Exercise requirements:
Continue the excerpt below about the Getopt::Long argument parsing module, picking up after its final sentence.

Page excerpt:
So instead of using the built-in argument parser, I wrote my own argument parsing module: Getopt::Long. Unlike the built-in one, it is contextual. It will first look at the sub MAIN to know what arguments to expect, than parse based on that, and then call MAIN. This way, one can parse -j2 to :j(2), and --jobs 2 to :jobs(2). This results in a far more unixish interface than what is possible using the default parsing.

But there's a second advantage: better error messages. It will try its hardest to give an informative error message. For example:

  • Unknown option --foo
  • Option --foo doesn't take arguments
  • Cannot convert --foo argument "10a" to number: trailing characters after number
  • Invalid Date '20-02-20' given as --foo argument; use yyyy-mm-dd instead

It tries very hard to detect any potential issue before dispatching is done, so that it can give an informative error message.

Dataset content:

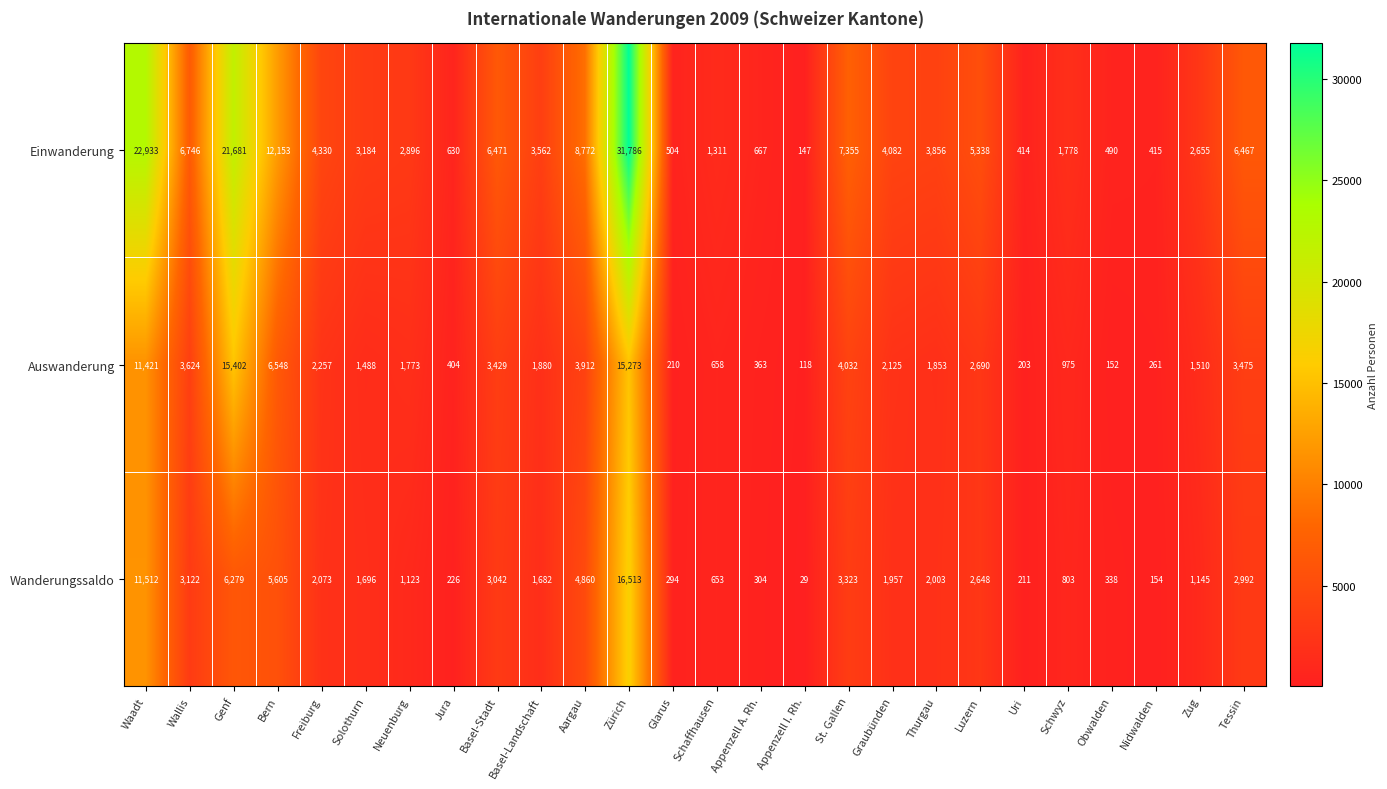

True or false: Einwanderung has a value of 11880 at St. Gallen.

False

Exercise output:
This should make it much easier for the user of a Raku program to figure out what they did wrong, while at the same time offering a much more standard interface to your users. It allows for a series of options to make the external interface either more unixish (the default) or more like raku's argument parsing (for backwards compatibility).

Getopt::Long offers both a functional interface (much like the Perl module that inspired it), and a MAIN wrapper that can function as a drop in replacement of the existing argument parser: all you have to do to benefit from this is add a use Getopt::Long; to your script!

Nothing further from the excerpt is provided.